Originally of Celtic stock, the Bretons were mainly composed of three tribes from Cornwall and south Wales who were known as the Veniti, the Curiovolitae, and the Asismii. Their leader, Prince Cowan of Powys was married to the sister of St. Patrick and was considered to have been the most ancient Christian king in Europe. Following the fall of the Roman Empire, and subsequent invasion of Britain by the Angles and the Saxons during the 5th and 6th centuries, many more Britons fled their ancient home. Many settled in the continental region of Brittany, where the race that came to be known as the Bretons flourished.

The Celtic traditions of the Bretons, particularly the Brythonic language, which is still spoken in the west of Brittany, sharply contrasted them with the many other diverse peoples who helped to found modern France. This is particularly true of their neighbors in the adjacent region of Normandy, who were the descendants of Viking raiders. Nevertheless, the Bretons played a significant role in the Norman Conquest of England in 1066. Led by Earl Alan of Richmond, the Bretons constituted one-third of the Norman forces at the Battle of Hastings.

Many of these Breton knights were granted considerable land-holdings by William the Conqueror in return for their services. The Domesday Book survey of 1086, shows them dispersed widely throughout England, with a significant number settled in the region known as East Anglia. A very large number of Breton surnames ultimately find their origin with these Breton knights. However, it is indisputable that a genuine migration from Brittany to England also took place. Bretons came to hold important positions in the Norman nobility of England, and the dukes of Brittany forged alliances through arranged marriages with the kings of Scotland.

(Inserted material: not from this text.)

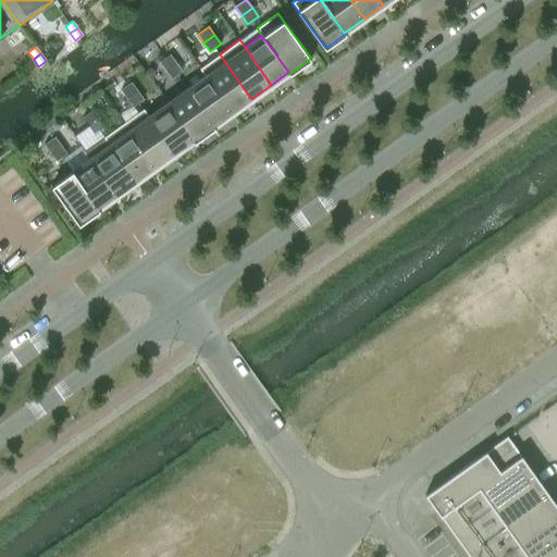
[(175,63),(170,54),(159,62),(165,70),(175,63)]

Over the course of the next few centuries, England came into increasing conflict with France, culminating in the outbreak of the Hundred Years War in 1337. Brittany, like many other French regions, changed hands frequently over the course of the century-long conflict. Brittany was united to the French crown through the marriage of Anne of Brittany and King Charles VIII in 1491, and was finally annexed in 1532, although a separatist movement thrives in that area to this day.